- _WORK REQUIRED_
Below are the records. Retype exactly the lines between the lines holding "3) (at 191.77 76.2 0)" and "166.37 94.6149 0)", inclusive.
** INPUT DATA follows **
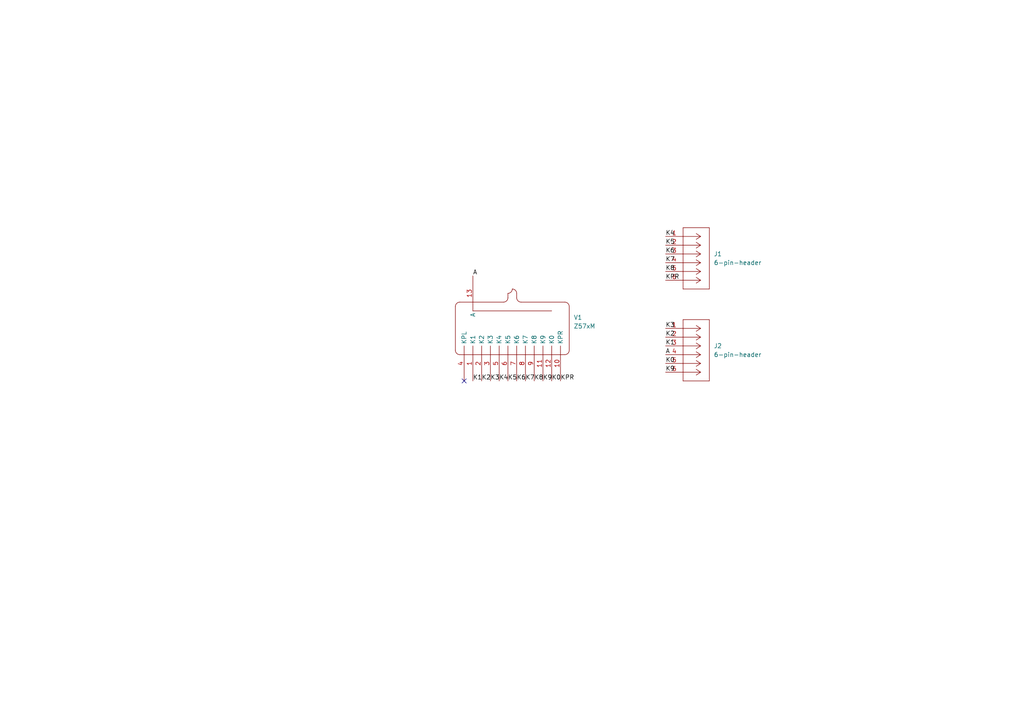
<source format=kicad_sch>
(kicad_sch (version 20211123) (generator eeschema)

  (uuid c9552d68-8968-4bca-a3ac-27232fec4fdd)

  (paper "A4")

  


  (no_connect (at 134.62 110.49) (uuid 38dc2850-b94c-421c-b2d5-9aaca3692be8))

  (label "K6" (at 149.86 110.49 0)
    (effects (font (size 1.27 1.27)) (justify left bottom))
    (uuid 03027939-310a-4147-80b8-8ff53d2ae9b1)
  )
  (label "A" (at 193.04 102.87 0)
    (effects (font (size 1.27 1.27)) (justify left bottom))
    (uuid 04a1ce9f-be80-4bb1-a8f9-9220d731dee9)
  )
  (label "K1" (at 193.04 100.33 0)
    (effects (font (size 1.27 1.27)) (justify left bottom))
    (uuid 0c42bc58-9052-491f-be7c-75762fc54aee)
  )
  (label "K7" (at 152.4 110.49 0)
    (effects (font (size 1.27 1.27)) (justify left bottom))
    (uuid 1e08105a-84ba-4c30-bc7e-f6199efb435e)
  )
  (label "K6" (at 193.04 73.66 0)
    (effects (font (size 1.27 1.27)) (justify left bottom))
    (uuid 3c1c829b-d53f-4b82-a6c7-f4e614ad4da5)
  )
  (label "K4" (at 144.78 110.49 0)
    (effects (font (size 1.27 1.27)) (justify left bottom))
    (uuid 3c91565c-abbd-4e16-971d-f4bbcda28024)
  )
  (label "KPR" (at 193.04 81.28 0)
    (effects (font (size 1.27 1.27)) (justify left bottom))
    (uuid 434ad3b6-96fe-402a-b57f-9e44d500b04a)
  )
  (label "K2" (at 139.7 110.49 0)
    (effects (font (size 1.27 1.27)) (justify left bottom))
    (uuid 47119a1e-dc2f-4719-a99c-7b22a759072e)
  )
  (label "K0" (at 160.02 110.49 0)
    (effects (font (size 1.27 1.27)) (justify left bottom))
    (uuid 572d3986-e8de-4c64-a585-f2de8be0c134)
  )
  (label "K9" (at 157.48 110.49 0)
    (effects (font (size 1.27 1.27)) (justify left bottom))
    (uuid 5f8ed0d1-7d5e-47b8-988c-f67562287a77)
  )
  (label "A" (at 137.16 80.01 0)
    (effects (font (size 1.27 1.27)) (justify left bottom))
    (uuid 65108c5a-bbbc-4e79-b09b-9f6e241dfe58)
  )
  (label "K0" (at 193.04 105.41 0)
    (effects (font (size 1.27 1.27)) (justify left bottom))
    (uuid 6df4efe0-45f4-4e59-a809-2912e20c85ab)
  )
  (label "K7" (at 193.04 76.2 0)
    (effects (font (size 1.27 1.27)) (justify left bottom))
    (uuid 8111e052-473a-45e9-a762-57de29f9bf2c)
  )
  (label "K5" (at 193.04 71.12 0)
    (effects (font (size 1.27 1.27)) (justify left bottom))
    (uuid 925d4440-2224-4bff-8b21-675c76184ae8)
  )
  (label "KPR" (at 162.56 110.49 0)
    (effects (font (size 1.27 1.27)) (justify left bottom))
    (uuid a9d3bf63-193b-4e15-bd86-7b30f3f61d8f)
  )
  (label "K2" (at 193.04 97.79 0)
    (effects (font (size 1.27 1.27)) (justify left bottom))
    (uuid acecba05-92c2-49ea-a883-508fc70c7a89)
  )
  (label "K1" (at 137.16 110.49 0)
    (effects (font (size 1.27 1.27)) (justify left bottom))
    (uuid bbed6eee-0f65-4f1c-abca-a008150c316b)
  )
  (label "K3" (at 193.04 95.25 0)
    (effects (font (size 1.27 1.27)) (justify left bottom))
    (uuid c16afa7d-7a45-40d7-bbff-213ddb1171ca)
  )
  (label "K8" (at 154.94 110.49 0)
    (effects (font (size 1.27 1.27)) (justify left bottom))
    (uuid c3dfd434-39c6-4df5-ac70-077277fc3df2)
  )
  (label "K3" (at 142.24 110.49 0)
    (effects (font (size 1.27 1.27)) (justify left bottom))
    (uuid cf9fa162-5784-4c1f-8d77-63a59516634a)
  )
  (label "K5" (at 147.32 110.49 0)
    (effects (font (size 1.27 1.27)) (justify left bottom))
    (uuid d093fb71-7659-4ce5-bfb4-ce8ff85f83c8)
  )
  (label "K9" (at 193.04 107.95 0)
    (effects (font (size 1.27 1.27)) (justify left bottom))
    (uuid ea5df450-ef09-48f2-8794-0f15105358b5)
  )
  (label "K8" (at 193.04 78.74 0)
    (effects (font (size 1.27 1.27)) (justify left bottom))
    (uuid f86b9f89-9a29-4433-b167-0461309f7b81)
  )
  (label "K4" (at 193.04 68.58 0)
    (effects (font (size 1.27 1.27)) (justify left bottom))
    (uuid fb4af6ed-8ffa-4c6d-b1ce-6288a5716776)
  )

  (symbol (lib_id "Z573M-tube-symbols:6-pin-header") (at 201.93 74.93 0) (unit 1)
    (in_bom yes) (on_board yes) (fields_autoplaced)
    (uuid 08fd08e6-ddb2-41e8-98c9-989ad2763698)
    (property "Reference" "J1" (id 0) (at 207.01 73.6599 0)
      (effects (font (size 1.27 1.27)) (justify left))
    )
    (property "Value" "6-pin-header" (id 1) (at 207.01 76.1999 0)
      (effects (font (size 1.27 1.27)) (justify left))
    )
    (property "Footprint" "Connector_PinHeader_2.54mm:PinHeader_1x06_P2.54mm_Vertical" (id 2) (at 191.77 76.2 0)
      (effects (font (size 1.27 1.27)) hide)
    )
    (property "Datasheet" "" (id 3) (at 191.77 76.2 0)
      (effects (font (size 1.27 1.27)) hide)
    )
    (pin "1" (uuid 0839ee40-f406-4e31-a3f1-563bb55de0de))
    (pin "2" (uuid 9afff46a-a05c-4354-8662-6b9b5b712dc6))
    (pin "3" (uuid a0d226e5-f7e0-4374-98a6-8047a9d2e0cb))
    (pin "4" (uuid 551e1de2-7ba5-42bf-982f-c55c556e45bc))
    (pin "5" (uuid ef586b1b-6794-41b1-a1fa-c08b8b44228b))
    (pin "6" (uuid 6177cc32-b556-46ed-98ea-3576ff591ecb))
  )

  (symbol (lib_id "Z573M-tube-symbols:Z57xM") (at 148.59 95.25 0) (unit 1)
    (in_bom yes) (on_board yes) (fields_autoplaced)
    (uuid 5d4c135e-579a-4b9e-b225-7fc16597da71)
    (property "Reference" "V1" (id 0) (at 166.37 92.0749 0)
      (effects (font (size 1.27 1.27)) (justify left))
    )
    (property "Value" "Z57xM" (id 1) (at 166.37 94.6149 0)
      (effects (font (size 1.27 1.27)) (justify left))
    )
    (property "Footprint" "nixie-footprints:Z57xM-v1" (id 2) (at 148.59 95.25 0)
      (effects (font (size 1.27 1.27)) hide)
    )
    (property "Datasheet" "" (id 3) (at 148.59 95.25 0)
      (effects (font (size 1.27 1.27)) hide)
    )
    (pin "1" (uuid d43a9273-a3e2-4283-8eb5-3c8c756e64f4))
    (pin "10" (uuid 1155776e-c646-493e-981c-5a66b600fbce))
    (pin "11" (uuid 2444d922-bfa8-4c2f-82b1-81be11be1ae0))
    (pin "12" (uuid 43ddbde5-dd90-4571-bd7f-de30ce48c42f))
    (pin "13" (uuid 20549f52-f6e6-4d71-b386-7d97664f4f36))
    (pin "2" (uuid 008feddb-80d0-4842-98df-42083bbf660a))
    (pin "3" (uuid 9914ff89-b965-4755-b742-9dd30994af40))
    (pin "4" (uuid 3882e6c1-8d73-4fc1-9a6a-d4bf6a0187b6))
    (pin "5" (uuid 765b3c89-92a4-4a9f-b62e-ae3022af3c29))
    (pin "6" (uuid 31924047-56db-4460-bad9-365bf747c265))
    (pin "7" (uuid a82ed166-af32-472e-8015-27d1e7ecab1d))
    (pin "8" (uuid b9c66432-0e45-42bb-b788-40fdd4f78bb4))
    (pin "9" (uuid 9ad7a528-1913-41d9-b900-7685b606f683))
  )

  (symbol (lib_id "Z573M-tube-symbols:6-pin-header") (at 201.93 101.6 0) (unit 1)
    (in_bom yes) (on_board yes) (fields_autoplaced)
    (uuid e05c4a03-c18f-44c4-b85e-30d254111592)
    (property "Reference" "J2" (id 0) (at 207.01 100.3299 0)
      (effects (font (size 1.27 1.27)) (justify left))
    )
    (property "Value" "6-pin-header" (id 1) (at 207.01 102.8699 0)
      (effects (font (size 1.27 1.27)) (justify left))
    )
    (property "Footprint" "Connector_PinHeader_2.54mm:PinHeader_1x06_P2.54mm_Vertical" (id 2) (at 191.77 102.87 0)
      (effects (font (size 1.27 1.27)) hide)
    )
    (property "Datasheet" "" (id 3) (at 191.77 102.87 0)
      (effects (font (size 1.27 1.27)) hide)
    )
    (pin "1" (uuid f9b6402e-ddb4-42c6-bdfb-26d1897b6674))
    (pin "2" (uuid fe02a3c7-86cf-41ca-a176-1a506607d9c9))
    (pin "3" (uuid 9e93dfdc-b82d-4e87-88f8-e92f1c6b96c6))
    (pin "4" (uuid 483a4865-da7f-46ef-9d26-bffabbdb8c0a))
    (pin "5" (uuid b23d677c-12f9-4f91-b7b3-2fc0488ec68d))
    (pin "6" (uuid 6087d80d-2d09-4000-874a-574444cf94d9))
  )

  (sheet_instances
    (path "/" (page "1"))
  )

  (symbol_instances
    (path "/08fd08e6-ddb2-41e8-98c9-989ad2763698"
      (reference "J1") (unit 1) (value "6-pin-header") (footprint "Connector_PinHeader_2.54mm:PinHeader_1x06_P2.54mm_Vertical")
    )
    (path "/e05c4a03-c18f-44c4-b85e-30d254111592"
      (reference "J2") (unit 1) (value "6-pin-header") (footprint "Connector_PinHeader_2.54mm:PinHeader_1x06_P2.54mm_Vertical")
    )
    (path "/5d4c135e-579a-4b9e-b225-7fc16597da71"
      (reference "V1") (unit 1) (value "Z57xM") (footprint "nixie-footprints:Z57xM-v1")
    )
  )
)

</source>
** End of INPUT DATA **
- _OUTPUT FOR THIS TASK_
    (property "Datasheet" "" (id 3) (at 191.77 76.2 0)
      (effects (font (size 1.27 1.27)) hide)
    )
    (pin "1" (uuid 0839ee40-f406-4e31-a3f1-563bb55de0de))
    (pin "2" (uuid 9afff46a-a05c-4354-8662-6b9b5b712dc6))
    (pin "3" (uuid a0d226e5-f7e0-4374-98a6-8047a9d2e0cb))
    (pin "4" (uuid 551e1de2-7ba5-42bf-982f-c55c556e45bc))
    (pin "5" (uuid ef586b1b-6794-41b1-a1fa-c08b8b44228b))
    (pin "6" (uuid 6177cc32-b556-46ed-98ea-3576ff591ecb))
  )

  (symbol (lib_id "Z573M-tube-symbols:Z57xM") (at 148.59 95.25 0) (unit 1)
    (in_bom yes) (on_board yes) (fields_autoplaced)
    (uuid 5d4c135e-579a-4b9e-b225-7fc16597da71)
    (property "Reference" "V1" (id 0) (at 166.37 92.0749 0)
      (effects (font (size 1.27 1.27)) (justify left))
    )
    (property "Value" "Z57xM" (id 1) (at 166.37 94.6149 0)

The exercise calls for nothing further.